Configuring your DANSy workspace
For DANSy and deDANSy analysis, we recommend having a DANSy-specific directory for holding reference files created by CoDIAC. This become especially useful if you have multiple projects that use the same reference file(s) for analysis (i.e. the same build of the whole proteome reference file from CoDIAC) or with deDANSy to ensure the same proteome builds are being used across analyses.
We have provided our config module to create this for your convenience, and can be run a single time after installing DANSy.
[1]:
from dansy import config
[ ]:
# We recommend using the path to your working directory, which will then create a DANSY_DATA folder in the provided directory
config.create_DANSy_dirs(target_dir='/user/working/directory')
This directory can then house the CoDIAC reference files that can be generated. Here we show an example which uses the GENCODE SwissProt metadata file to get UniProt IDs. A dedicated script for generating the reference file from the command line can be found at our GitHub repo in the scripts folder, which checks for current csv files that end with the same suffix and verifies all UniProt IDs were retrieved or continues to grab additional ones.
Note: Getting all the InterPro and UniProt information does take >1 hour when run the first time.
[ ]:
from CoDIAC import UniProt
from datetime import date
import pandas as pd
import os
[ ]:
data_folder = config.DANSY_DATA_DIR
retrieval_date = date.today().strftime('%Y%m%d')
file_suffix = retrieval_date+'.csv'
gencode = pd.read_table('gencode.v47.metadata.SwissProt',header=None) # Change this based on which version you download
uniprot_ids = gencode[1].tolist()
ref_file_name = os.path.join(data_folder,'Complete_Proteome_Reference_File'+file_suffix)

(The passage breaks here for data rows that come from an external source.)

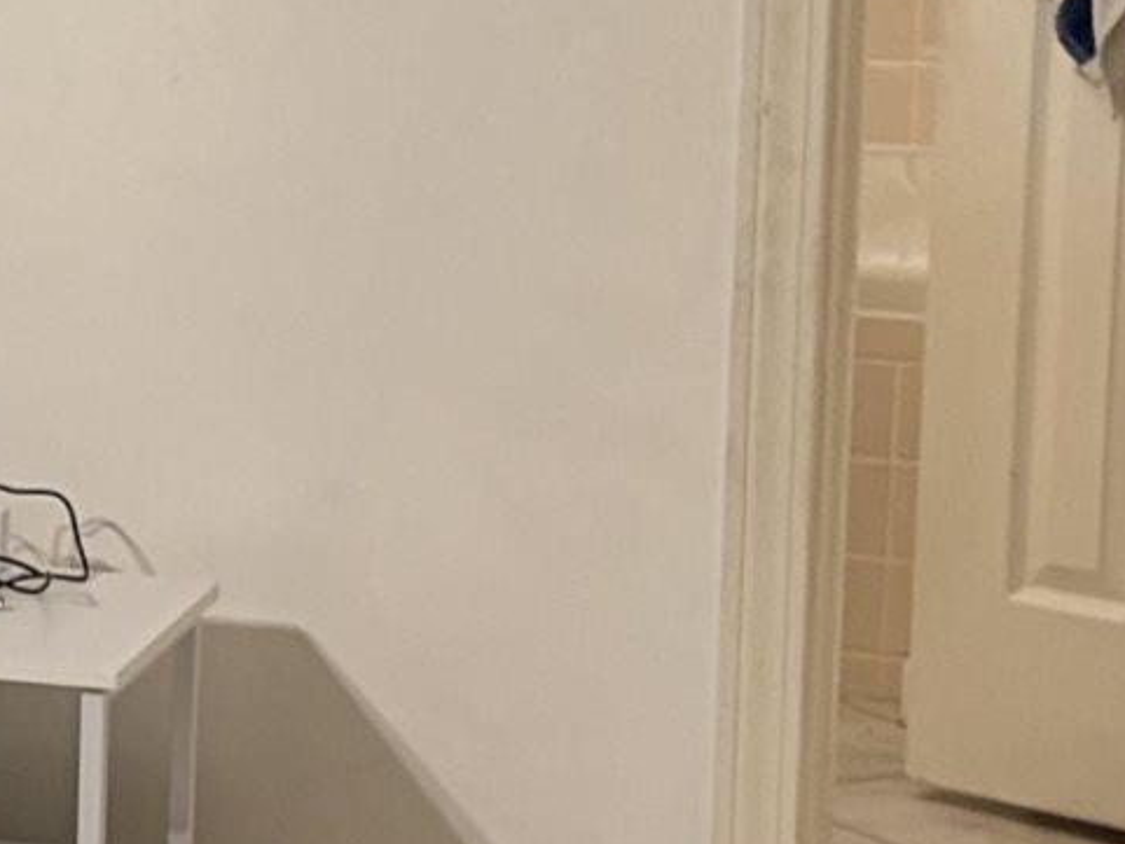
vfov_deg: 8.9
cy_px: 386
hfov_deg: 11.1
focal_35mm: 166
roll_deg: +0.2
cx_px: -851
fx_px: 5396
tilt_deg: -11.0
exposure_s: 1/60
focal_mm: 5.96
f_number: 1.6
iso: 200
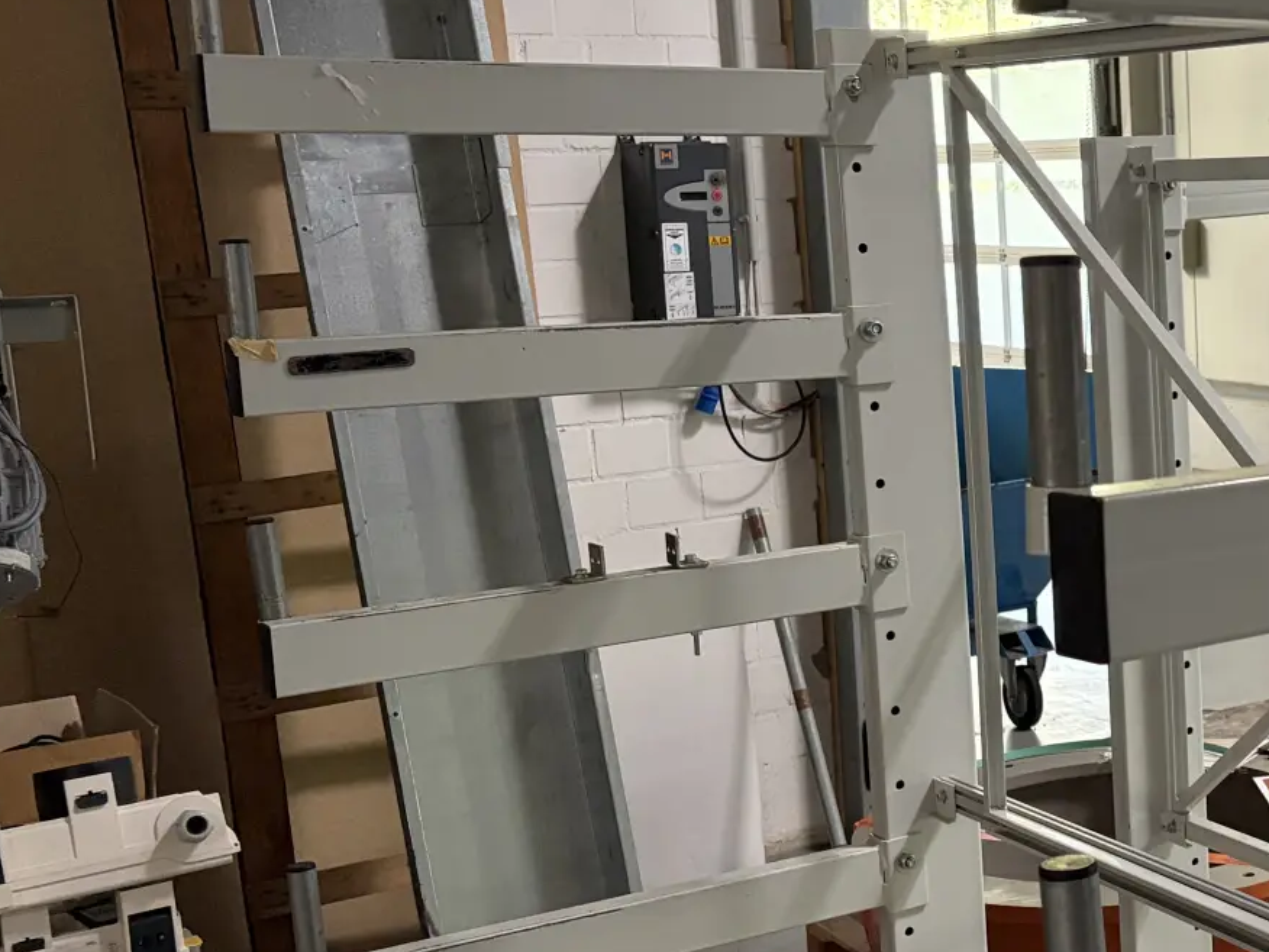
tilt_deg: -9.1
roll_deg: +2.3
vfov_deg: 25.7
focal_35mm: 57
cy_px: 474
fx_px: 2090
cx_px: 1262
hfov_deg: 31.3
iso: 500
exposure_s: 1/50
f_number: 1.6
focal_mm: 5.96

_ = UniProt.makeRefFile(uniprot_ids, ref_file_name)
Now we can update the default proteome version that DANSy will look for whenever it needs to import the reference file for the whole proteome.
[ ]:
config.update_proteome_version(file_suffix)
Your DANSy workspace is now fully configured for whole proteome based analysis and/or deDANSy analysis if a reference file is not provided.